İç Hastalıkları Uzmanı Dr. Ayşe ÇakmakçıMAMA KAPLARI
Tarih boyunca köpeklerin ve kedilerin ağzının insanın ağzından daha temiz olduğu efsanesi yaygındı. Hatta köpeklerinin salyalarının iyileştirici özelliğe sahip olduğu dahi düşünülmekteydi. Fakat modern bilim bunun aksini söylüyor. Özellikle, dışarıda pek çok bakteriyle temas eden köpeklerin mama kapları ciddi oranda bakteri barındırıyor.
Bu nedenle uzmanlar, mama kaplarını düzenli olarak sıcak, sabunlu suyla yıkamak gerektiğini belirtiyor. Aynı şekilde, evcil hayvan oyuncaklarının da dezenfekte edilmesi bir hayli önemli. Sert oyuncakların akan suyun altında durulanması gerektiğini söyleyen uzmanlar, yumuşak oyuncakların ise çamaşır makinesinde yıkanmasını öneriyor.

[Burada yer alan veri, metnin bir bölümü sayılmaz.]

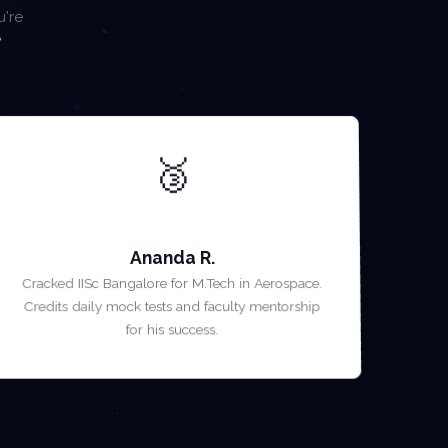
u're
🥉
AIR 3 — GATE 2022
Ananda R.
Cracked IISc Bangalore for M.Tech in Aerospace.
Credits daily mock tests and faculty mentorship
for his success.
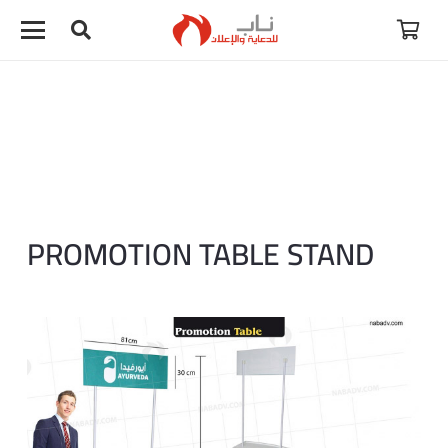
PROMOTION TABLE STAND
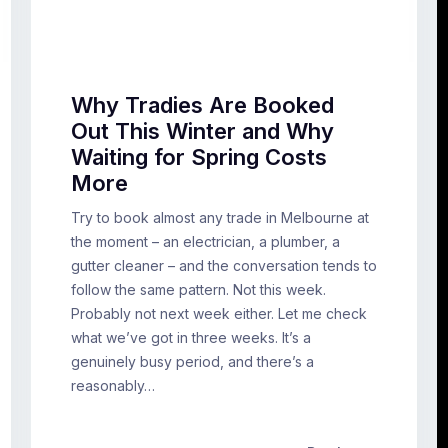
Why Tradies Are Booked
Out This Winter and Why
Waiting for Spring Costs
More
Try to book almost any trade in Melbourne at
the moment – an electrician, a plumber, a
gutter cleaner – and the conversation tends to
follow the same pattern. Not this week.
Probably not next week either. Let me check
what we’ve got in three weeks. It’s a
genuinely busy period, and there’s a
reasonably…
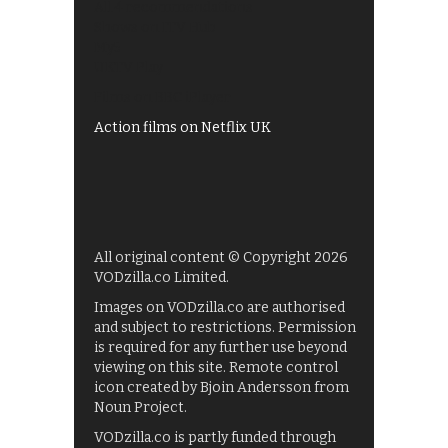
All 4 recommendations
Shows on ITV Hub
My5
UKTV Play
Films on BBC iPlayer
Action films on Netflix UK
All original content © Copyright 2026
VODzilla.co Limited.
Images on VODzilla.co are authorised
and subject to restrictions. Permission
is required for any further use beyond
viewing on this site. Remote control
icon created by Bjoin Andersson from
Noun Project.
VODzilla.co is partly funded through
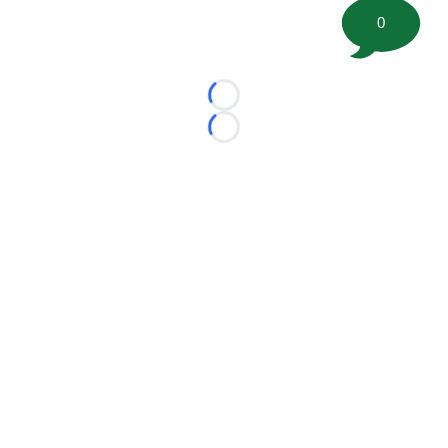
0
Loading...
Loading...
©
2026 FootballScoop, the premier source for coaching
information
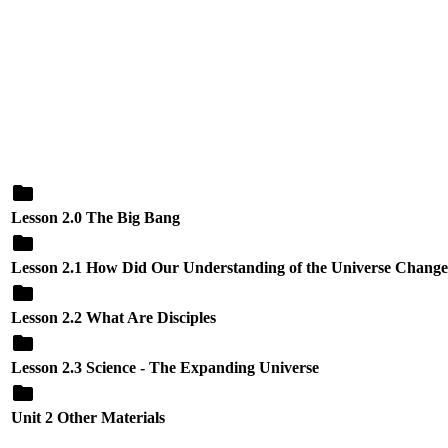
Lesson 2.0 The Big Bang
Lesson 2.1 How Did Our Understanding of the Universe Chang
Lesson 2.2 What Are Disciples
Lesson 2.3 Science - The Expanding Universe
Unit 2 Other Materials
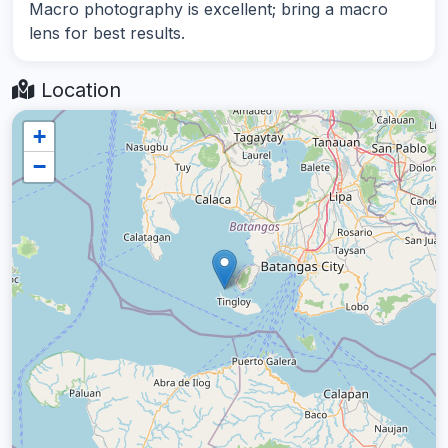
Macro photography is excellent; bring a macro
lens for best results.
Location
+
−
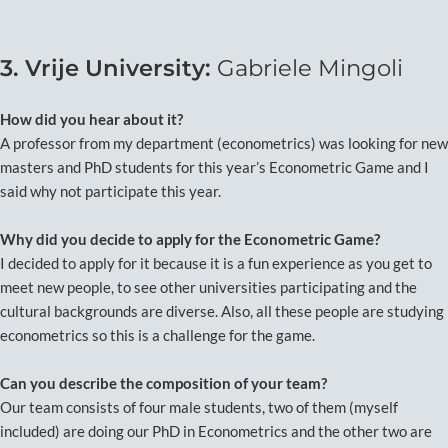
3. Vrije University:
Gabriele Mingoli
How did you hear about it?
A professor from my department (econometrics) was looking for new
masters and PhD students for this year’s Econometric Game and I
said why not participate this year.
Why did you decide to apply for the Econometric Game?
I decided to apply for it because it is a fun experience as you get to
meet new people, to see other universities participating and the
cultural backgrounds are diverse. Also, all these people are studying
econometrics so this is a challenge for the game.
Can you describe the composition of your team?
Our team consists of four male students, two of them (myself
included) are doing our PhD in Econometrics and the other two are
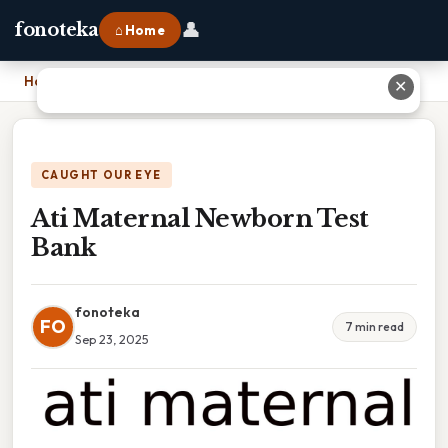
👤
fonoteka
⌂ Home
Home
›
Ati Maternal Newborn Test Bank
✕
CAUGHT OUR EYE
Ati Maternal Newborn Test
Bank
fonoteka
FO
7 min read
Sep 23, 2025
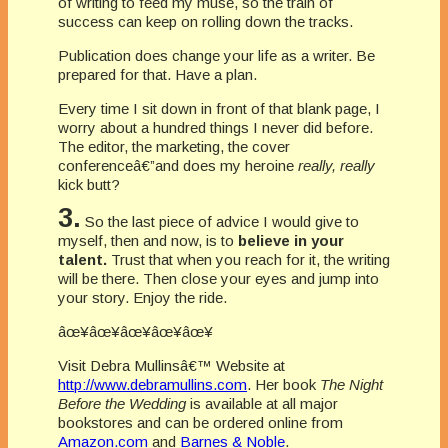
of writing to feed my muse, so the train of
success can keep on rolling down the tracks.
Publication does change your life as a writer. Be
prepared for that. Have a plan.
Every time I sit down in front of that blank page, I
worry about a hundred things I never did before.
The editor, the marketing, the cover
conferenceâ€”and does my heroine
really, really
kick butt?
3.
So the last piece of advice I would give to
myself, then and now, is to
believe in your
talent.
Trust that when you reach for it, the writing
will be there. Then close your eyes and jump into
your story. Enjoy the ride.
âœ¥âœ¥âœ¥âœ¥âœ¥
Visit Debra Mullinsâ€™ Website at
http://www.debramullins.com
. Her book
The Night
Before the Wedding
is available at all major
bookstores and can be ordered online from
Amazon.com
and
Barnes & Noble
.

Çakmakçı da evcil hayvanların mama kaplarının her gün, su kaselerinin ise haftada bir ya da iki kez temizlenmesi ve kurulamadan önce temiz içme suyu ile durulanması gerektiğini, ayrıca paslanmaz çelikten yapılan kapların bakteri oluşumunu en aza indireceğini belirtti.
BESLENME ÇANTALARI
Çocukların beslenme çantaları nemi hapsetme özelliğine sahip. Bu nedenle, bakterilerin hızla çoğalmasının kolay olduğu beslenme çantalarının temiz tutulması bir hayli zor. Şayet beslenme çantalarını bulaşık makinesinde yıkayamıyorsanız, “su ve sirke” ile hazırlanacak karışımla her kullanımdan sonra dezenfekte etmeniz gerekiyor. Ya da tek kullanımlık kese kağıtlarıyla beslenme çantalarına bir alternatif oluşturmak da mümkün.